**Erforderliche Handlung 1:**
Beantworte anhand des Textes über Ulis Theaterzeit die folgenden Fragen:
(a) Wie viele Lebensstränge gab es laut Uli zwischen 14 und 20?
(b) Wie viele Tourneeschauspiele wurden im Theater in Cuxhaven pro Jahr ungefähr aufgeführt?
(c) Welcher Raum diente als Theater?
**Erforderliche Handlung 2:**
Gib den Text über Ulis Theaterzeit von „Es gab ein Theater“ bis „kreative Ader ...“ wieder und tausche dabei „Schulaula“ gegen „Stadthalle“ aus.
**Erforderliche Handlung 3:**
Führe den Text über Ulis Theaterzeit nach seinem letzten Satz fort.

Uli: Im Grunde gab es drei Lebensstränge zwischen 14 und 20: Es gab eine Pflicht, das war Schule. Es gab Gemeinde, ein Riesenfeld voller Möglichkeiten. Und es gab meine individuelle Persönlichkeit, wo ich manches neu entdeckt habe. Zum Beispiel die Theaterwelt.

Es gab ein Theater in Cuxhaven, wo pro Jahr um die zwanzig Tourneeschauspiele aufgeführt wurden. Durch einen Kumpel vom Wirtschaftsgymnasium fand ich dort einen Job als Kulissenschieber – nachmittags und spätabends. Die Ensembles kamen mit einem großen Laster und wir schleppten die Kulissen anderthalb Geschosse rauf in die Schulaula, die als Theater diente. Das gab Geld und man durfte natürlich während der Vorstellung dabei sein. Ich habe mich immer darum gerissen, am Schluss den Vorhang zu ziehen, oder habe manchmal oben auf der Beleuchterbrücke gelegen und Fotos gemacht. Ruth Maria Kubitschek oder Elisabeth Flickenschildt – ganz nah. Ich saß in der Schulbibliothek und wälzte die Jahrgänge von »Theater heute«. Damals hätte ich mir auch vorstellen können, Regisseur zu werden. Das war dann wieder die kreative Ader ...

**Eingabedaten:**
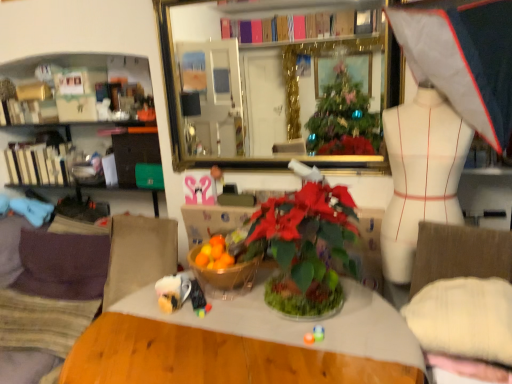
Question: From a real-world perspective, is gold-framed mirror at upper center above or below white fabric umbrella at upper right?

Choices:
 (A) below
 (B) above

Answer: (A)

Question: Considering the positions of gold-framed mirror at upper center and white fabric umbrella at upper right in the image, is gold-framed mirror at upper center wider or thinner than white fabric umbrella at upper right?

Choices:
 (A) thin
 (B) wide

Answer: (A)

Question: Which is nearer to the translucent glass bowl at center?

Choices:
 (A) gold-framed mirror at upper center
 (B) green glossy houseplant at center
 (C) suede-like beige couch at lower left
 (D) white matte mannequin at right
 (E) white fabric umbrella at upper right

Answer: (B)

Question: Estimate the real-world distances between objects in this image. Which object is closer to the white matte mannequin at right?

Choices:
 (A) suede-like beige couch at lower left
 (B) gold-framed mirror at upper center
 (C) green glossy houseplant at center
 (D) white fabric umbrella at upper right
 (E) translucent glass bowl at center

Answer: (D)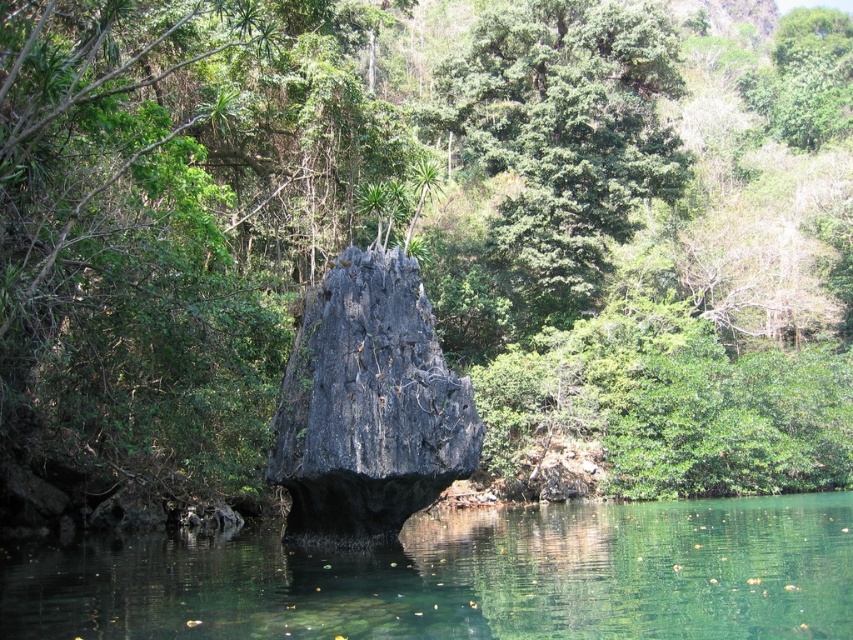
From the picture: Does green translucent water at center lie in front of green leafy tree at upper center?

Yes, green translucent water at center is closer to the viewer.

Describe the element at coordinates (468, 579) in the screenshot. This screenshot has width=853, height=640. I see `green translucent water at center` at that location.

Identify the location of green translucent water at center. The height and width of the screenshot is (640, 853). (468, 579).

This screenshot has width=853, height=640. What are the coordinates of `green translucent water at center` in the screenshot? It's located at (468, 579).

Which is above, green leafy tree at upper center or dark gray stone at center?

green leafy tree at upper center

Is green leafy tree at upper center to the right of dark gray stone at center from the viewer's perspective?

Indeed, green leafy tree at upper center is positioned on the right side of dark gray stone at center.

Image resolution: width=853 pixels, height=640 pixels. Find the location of `green leafy tree at upper center`. green leafy tree at upper center is located at coordinates (567, 134).

Can you confirm if green translucent water at center is taller than dark gray stone at center?

Correct, green translucent water at center is much taller as dark gray stone at center.

Is green translucent water at center closer to the viewer compared to dark gray stone at center?

Yes, green translucent water at center is closer to the viewer.

Is point (753, 611) positioned before point (344, 316)?

Yes, point (753, 611) is closer to viewer.

At what (x,y) coordinates should I click in order to perform the action: click on green translucent water at center. Please return your answer as a coordinate pair (x, y). Looking at the image, I should click on (468, 579).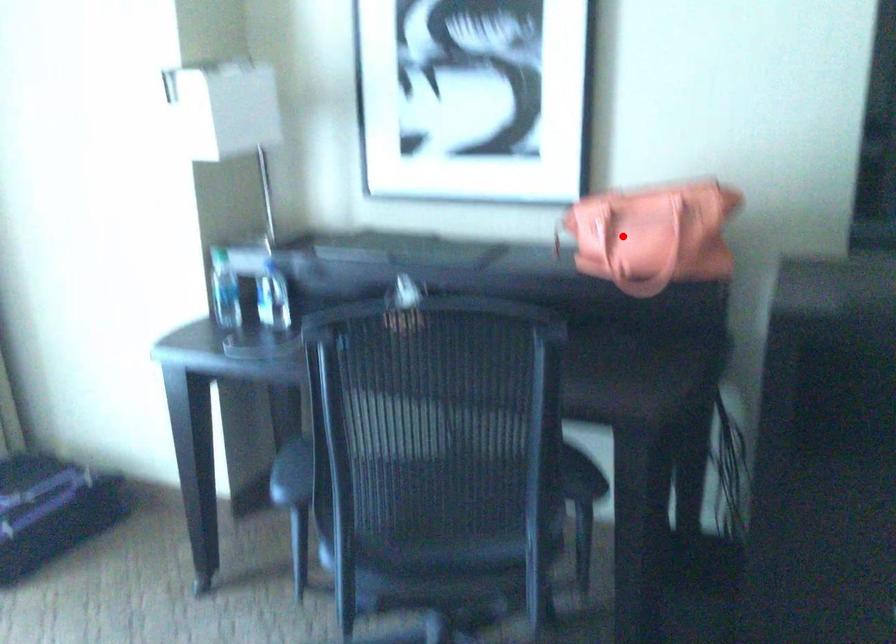
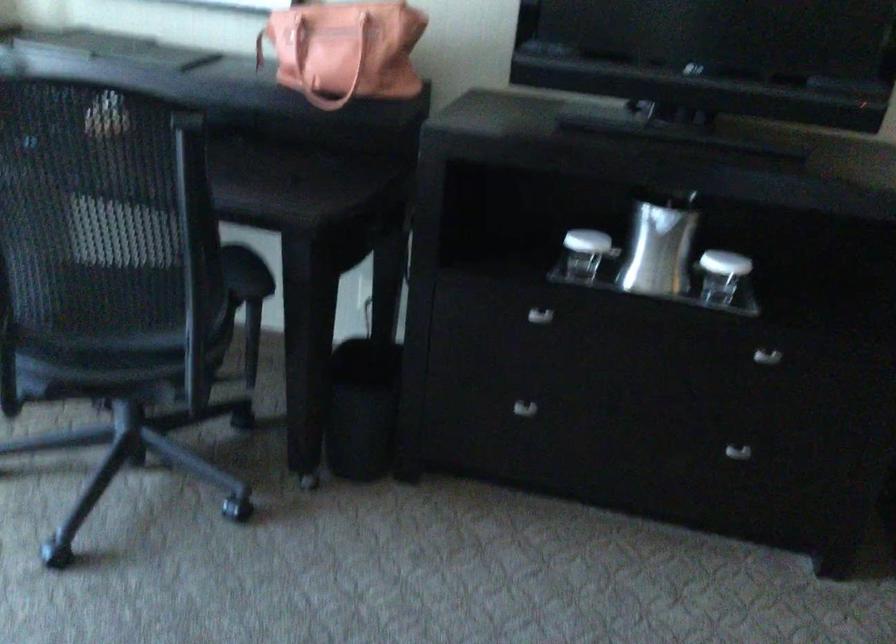
Where in the second image is the point corresponding to the highlighted location from the first image?

(315, 57)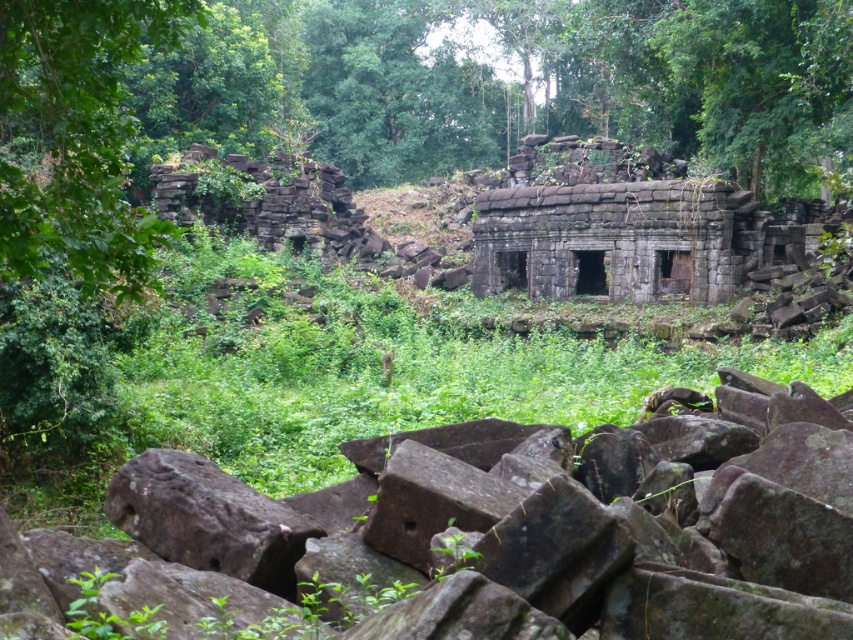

**Antwortteil 1:**
(a) Drei.
(b) Um die zwanzig.
(c) Die Schulaula.

**Antwortteil 2:**
Es gab ein Theater in Cuxhaven, wo pro Jahr um die zwanzig Tourneeschauspiele aufgeführt wurden. Durch einen Kumpel vom Wirtschaftsgymnasium fand ich dort einen Job als Kulissenschieber – nachmittags und spätabends. Die Ensembles kamen mit einem großen Laster und wir schleppten die Kulissen anderthalb Geschosse rauf in die Stadthalle, die als Theater diente. Das gab Geld und man durfte natürlich während der Vorstellung dabei sein. Ich habe mich immer darum gerissen, am Schluss den Vorhang zu ziehen, oder habe manchmal oben auf der Beleuchterbrücke gelegen und Fotos gemacht. Ruth Maria Kubitschek oder Elisabeth Flickenschildt – ganz nah. Ich saß in der Schulbibliothek und wälzte die Jahrgänge von »Theater heute«. Damals hätte ich mir auch vorstellen können, Regisseur zu werden. Das war dann wieder die kreative Ader ...

**Antwortteil 3:**
Dann habe ich zwei Sommer lang in einer der vielen Strandgaststätten als Tellerwäscher gearbeitet und Fischreste von den Platten geputzt. Das gab ordentlich Geld für mein erstes Auto. Und hier in der Fischfabrik im Hafen habe ich als Beifahrer auf einem Laster Aludosen verladen. In dieser bunten Dreiteilung »Schule, Gemeindewelt und Selbsterprobung« war das eine superspannende Zeit und hat vieles angelegt.

Thomas: Du hast beschrieben, wie dein Bruder Otto seine neue Gotteserfahrung gemacht hat, wie er ein Stück weit auch aus seinem bisherigen Frömmigkeitsstil ausgebrochen ist, weil sich ihm eine neue Tür geöffnet hat. Wie hast du in der Lebensphase von 18,20 Jahren selbst Gott erfahren? Hast du ihn vor allem im Kontext deines Tuns erlebt, in dem er dabei war und segnete und gute Ideen gab? Oder gab es darüber hinaus andere persönliche oder emotionale Gottesmomente, Gegenwartsmomente? Hast du in Zungen gesprochen oder so?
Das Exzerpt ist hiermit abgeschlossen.